PROMPT:
For the entries below, repeat exactly each line starting with the one that contains "#868c98; stroke-width: 19" and going on through the one that contains "#fff; stroke-width: 8", and no others.

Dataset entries
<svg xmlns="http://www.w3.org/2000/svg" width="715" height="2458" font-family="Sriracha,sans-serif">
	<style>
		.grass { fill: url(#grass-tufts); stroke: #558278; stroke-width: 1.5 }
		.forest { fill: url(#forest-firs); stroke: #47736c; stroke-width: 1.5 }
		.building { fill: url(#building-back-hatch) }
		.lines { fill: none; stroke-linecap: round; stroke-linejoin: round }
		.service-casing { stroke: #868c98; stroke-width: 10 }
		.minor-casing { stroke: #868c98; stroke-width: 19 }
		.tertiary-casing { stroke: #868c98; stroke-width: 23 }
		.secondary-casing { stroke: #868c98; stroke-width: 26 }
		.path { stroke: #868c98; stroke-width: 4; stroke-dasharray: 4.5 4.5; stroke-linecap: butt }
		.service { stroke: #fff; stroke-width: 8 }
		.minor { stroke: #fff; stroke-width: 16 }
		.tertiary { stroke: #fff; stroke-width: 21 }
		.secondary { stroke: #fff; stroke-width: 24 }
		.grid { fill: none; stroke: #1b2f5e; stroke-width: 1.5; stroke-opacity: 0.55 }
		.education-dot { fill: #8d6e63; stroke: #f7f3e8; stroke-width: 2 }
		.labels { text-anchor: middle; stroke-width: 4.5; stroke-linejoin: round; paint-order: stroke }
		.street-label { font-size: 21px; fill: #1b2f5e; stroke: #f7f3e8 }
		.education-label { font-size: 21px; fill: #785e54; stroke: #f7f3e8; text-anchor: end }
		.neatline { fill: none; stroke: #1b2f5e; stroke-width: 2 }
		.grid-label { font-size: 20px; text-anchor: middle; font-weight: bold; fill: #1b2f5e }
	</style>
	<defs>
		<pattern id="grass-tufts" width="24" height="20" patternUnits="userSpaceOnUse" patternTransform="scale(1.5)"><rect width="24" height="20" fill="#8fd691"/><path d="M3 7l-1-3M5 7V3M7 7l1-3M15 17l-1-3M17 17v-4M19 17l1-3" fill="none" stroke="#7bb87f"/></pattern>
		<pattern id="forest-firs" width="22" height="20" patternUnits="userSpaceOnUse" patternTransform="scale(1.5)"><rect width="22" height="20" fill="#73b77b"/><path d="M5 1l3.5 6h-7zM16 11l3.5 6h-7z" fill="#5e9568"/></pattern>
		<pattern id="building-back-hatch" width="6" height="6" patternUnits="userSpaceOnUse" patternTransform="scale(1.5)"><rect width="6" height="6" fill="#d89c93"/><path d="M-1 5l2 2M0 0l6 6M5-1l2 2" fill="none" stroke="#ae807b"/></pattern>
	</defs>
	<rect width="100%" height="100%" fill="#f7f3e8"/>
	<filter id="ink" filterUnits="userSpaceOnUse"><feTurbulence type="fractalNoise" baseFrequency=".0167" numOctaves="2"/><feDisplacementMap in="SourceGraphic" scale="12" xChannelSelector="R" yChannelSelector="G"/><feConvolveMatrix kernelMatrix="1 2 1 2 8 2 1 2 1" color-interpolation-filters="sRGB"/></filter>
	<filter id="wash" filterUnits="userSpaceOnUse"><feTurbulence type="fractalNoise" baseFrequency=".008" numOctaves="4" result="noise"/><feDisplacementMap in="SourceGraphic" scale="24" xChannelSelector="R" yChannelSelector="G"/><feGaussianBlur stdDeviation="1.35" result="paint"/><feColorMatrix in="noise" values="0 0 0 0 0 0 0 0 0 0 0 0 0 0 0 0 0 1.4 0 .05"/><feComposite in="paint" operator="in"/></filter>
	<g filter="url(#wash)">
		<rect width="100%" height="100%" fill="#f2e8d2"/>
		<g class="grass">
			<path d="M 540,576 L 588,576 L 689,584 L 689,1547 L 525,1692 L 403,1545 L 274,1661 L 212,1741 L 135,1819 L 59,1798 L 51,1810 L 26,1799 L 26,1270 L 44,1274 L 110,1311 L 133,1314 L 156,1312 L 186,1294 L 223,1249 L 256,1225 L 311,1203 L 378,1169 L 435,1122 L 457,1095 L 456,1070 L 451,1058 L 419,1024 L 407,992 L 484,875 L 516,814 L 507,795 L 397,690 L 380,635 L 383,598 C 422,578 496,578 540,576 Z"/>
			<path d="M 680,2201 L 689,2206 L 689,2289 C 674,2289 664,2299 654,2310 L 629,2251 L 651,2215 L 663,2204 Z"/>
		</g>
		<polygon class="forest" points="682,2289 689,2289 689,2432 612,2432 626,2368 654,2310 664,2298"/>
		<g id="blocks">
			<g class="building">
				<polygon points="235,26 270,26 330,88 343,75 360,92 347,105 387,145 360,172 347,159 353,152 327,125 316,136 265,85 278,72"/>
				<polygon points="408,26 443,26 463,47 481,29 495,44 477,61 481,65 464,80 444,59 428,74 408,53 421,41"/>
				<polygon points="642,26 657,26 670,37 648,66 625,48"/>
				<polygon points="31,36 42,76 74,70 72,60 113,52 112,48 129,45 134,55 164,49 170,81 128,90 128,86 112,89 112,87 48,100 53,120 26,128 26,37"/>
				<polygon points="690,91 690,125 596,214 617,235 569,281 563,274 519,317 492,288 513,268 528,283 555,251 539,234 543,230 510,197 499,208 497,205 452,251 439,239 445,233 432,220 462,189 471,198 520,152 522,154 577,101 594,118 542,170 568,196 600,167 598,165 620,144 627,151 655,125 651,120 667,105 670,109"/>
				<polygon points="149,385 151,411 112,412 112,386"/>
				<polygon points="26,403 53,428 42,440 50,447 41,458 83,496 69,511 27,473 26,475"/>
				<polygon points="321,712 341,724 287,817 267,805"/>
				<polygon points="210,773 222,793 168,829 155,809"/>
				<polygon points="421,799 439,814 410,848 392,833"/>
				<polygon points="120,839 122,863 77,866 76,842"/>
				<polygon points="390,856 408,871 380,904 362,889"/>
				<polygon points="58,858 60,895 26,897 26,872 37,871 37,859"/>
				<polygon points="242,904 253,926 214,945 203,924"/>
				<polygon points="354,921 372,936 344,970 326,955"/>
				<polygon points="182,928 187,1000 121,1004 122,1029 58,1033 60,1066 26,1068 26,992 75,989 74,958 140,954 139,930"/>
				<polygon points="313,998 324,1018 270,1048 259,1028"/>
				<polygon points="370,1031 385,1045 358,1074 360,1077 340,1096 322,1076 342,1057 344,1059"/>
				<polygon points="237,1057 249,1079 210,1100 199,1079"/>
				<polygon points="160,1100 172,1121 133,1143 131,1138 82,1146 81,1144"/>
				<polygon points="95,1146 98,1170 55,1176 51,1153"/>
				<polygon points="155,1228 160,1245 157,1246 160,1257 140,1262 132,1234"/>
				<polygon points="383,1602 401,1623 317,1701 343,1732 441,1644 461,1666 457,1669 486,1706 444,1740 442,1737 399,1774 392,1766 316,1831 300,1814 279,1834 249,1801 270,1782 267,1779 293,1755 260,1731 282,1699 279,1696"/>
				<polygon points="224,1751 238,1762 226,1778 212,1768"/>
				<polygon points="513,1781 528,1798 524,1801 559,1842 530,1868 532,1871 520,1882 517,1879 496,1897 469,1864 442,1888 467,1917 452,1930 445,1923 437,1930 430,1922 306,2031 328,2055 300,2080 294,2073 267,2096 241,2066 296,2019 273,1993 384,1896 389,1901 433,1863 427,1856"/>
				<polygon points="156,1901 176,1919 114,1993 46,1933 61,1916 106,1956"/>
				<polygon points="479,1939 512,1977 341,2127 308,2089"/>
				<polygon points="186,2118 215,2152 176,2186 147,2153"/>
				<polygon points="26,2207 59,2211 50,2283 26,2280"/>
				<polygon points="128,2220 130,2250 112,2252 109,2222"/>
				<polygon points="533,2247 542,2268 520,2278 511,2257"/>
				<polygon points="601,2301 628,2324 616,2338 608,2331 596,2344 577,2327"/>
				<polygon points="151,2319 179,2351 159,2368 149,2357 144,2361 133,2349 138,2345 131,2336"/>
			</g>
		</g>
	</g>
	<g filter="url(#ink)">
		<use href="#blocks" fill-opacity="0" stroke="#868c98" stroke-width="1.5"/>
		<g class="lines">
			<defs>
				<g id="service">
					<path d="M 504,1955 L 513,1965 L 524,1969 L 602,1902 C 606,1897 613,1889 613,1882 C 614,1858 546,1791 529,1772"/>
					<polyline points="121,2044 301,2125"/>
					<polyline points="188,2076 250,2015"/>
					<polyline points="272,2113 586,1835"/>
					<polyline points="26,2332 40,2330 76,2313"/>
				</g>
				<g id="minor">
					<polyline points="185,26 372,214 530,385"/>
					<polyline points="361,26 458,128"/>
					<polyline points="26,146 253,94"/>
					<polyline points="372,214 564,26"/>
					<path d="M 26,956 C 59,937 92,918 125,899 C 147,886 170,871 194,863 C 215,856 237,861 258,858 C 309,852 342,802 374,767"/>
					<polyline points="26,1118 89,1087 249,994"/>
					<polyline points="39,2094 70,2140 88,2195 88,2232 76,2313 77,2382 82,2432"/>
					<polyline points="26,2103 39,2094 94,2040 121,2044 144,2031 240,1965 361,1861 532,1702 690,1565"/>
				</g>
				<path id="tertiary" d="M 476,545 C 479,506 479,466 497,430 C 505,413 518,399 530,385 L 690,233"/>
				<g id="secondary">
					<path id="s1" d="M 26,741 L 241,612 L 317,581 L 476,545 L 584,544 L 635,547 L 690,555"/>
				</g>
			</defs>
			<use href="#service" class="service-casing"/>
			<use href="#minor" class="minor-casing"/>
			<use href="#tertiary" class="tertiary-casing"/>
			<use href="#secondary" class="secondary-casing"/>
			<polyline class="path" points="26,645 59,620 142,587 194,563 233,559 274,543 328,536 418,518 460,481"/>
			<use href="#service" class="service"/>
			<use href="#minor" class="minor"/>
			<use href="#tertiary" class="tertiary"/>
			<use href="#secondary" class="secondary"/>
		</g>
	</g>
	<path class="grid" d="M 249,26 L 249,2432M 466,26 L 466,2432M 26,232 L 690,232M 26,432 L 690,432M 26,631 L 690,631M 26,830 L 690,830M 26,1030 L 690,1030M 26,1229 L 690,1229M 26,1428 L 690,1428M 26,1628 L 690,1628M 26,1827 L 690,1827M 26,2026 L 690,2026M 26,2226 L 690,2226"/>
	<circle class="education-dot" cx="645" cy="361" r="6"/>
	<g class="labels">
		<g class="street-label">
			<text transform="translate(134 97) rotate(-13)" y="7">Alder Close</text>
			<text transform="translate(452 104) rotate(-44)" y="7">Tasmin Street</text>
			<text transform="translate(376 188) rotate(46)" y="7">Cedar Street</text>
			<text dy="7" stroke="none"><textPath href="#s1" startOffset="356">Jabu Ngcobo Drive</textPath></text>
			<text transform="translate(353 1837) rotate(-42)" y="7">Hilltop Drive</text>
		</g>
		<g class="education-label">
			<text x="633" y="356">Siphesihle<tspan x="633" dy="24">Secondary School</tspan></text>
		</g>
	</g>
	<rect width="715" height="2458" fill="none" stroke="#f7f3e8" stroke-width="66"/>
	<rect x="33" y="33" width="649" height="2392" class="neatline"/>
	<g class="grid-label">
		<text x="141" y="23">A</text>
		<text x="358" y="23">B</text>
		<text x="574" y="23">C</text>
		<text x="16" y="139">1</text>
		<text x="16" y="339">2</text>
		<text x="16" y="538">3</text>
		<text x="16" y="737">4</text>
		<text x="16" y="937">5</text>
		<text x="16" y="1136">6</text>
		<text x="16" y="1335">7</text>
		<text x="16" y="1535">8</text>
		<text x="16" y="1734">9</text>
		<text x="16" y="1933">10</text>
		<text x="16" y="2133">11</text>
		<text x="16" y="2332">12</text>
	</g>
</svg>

EXERCISE SOLUTION:
		.minor-casing { stroke: #868c98; stroke-width: 19 }
		.tertiary-casing { stroke: #868c98; stroke-width: 23 }
		.secondary-casing { stroke: #868c98; stroke-width: 26 }
		.path { stroke: #868c98; stroke-width: 4; stroke-dasharray: 4.5 4.5; stroke-linecap: butt }
		.service { stroke: #fff; stroke-width: 8 }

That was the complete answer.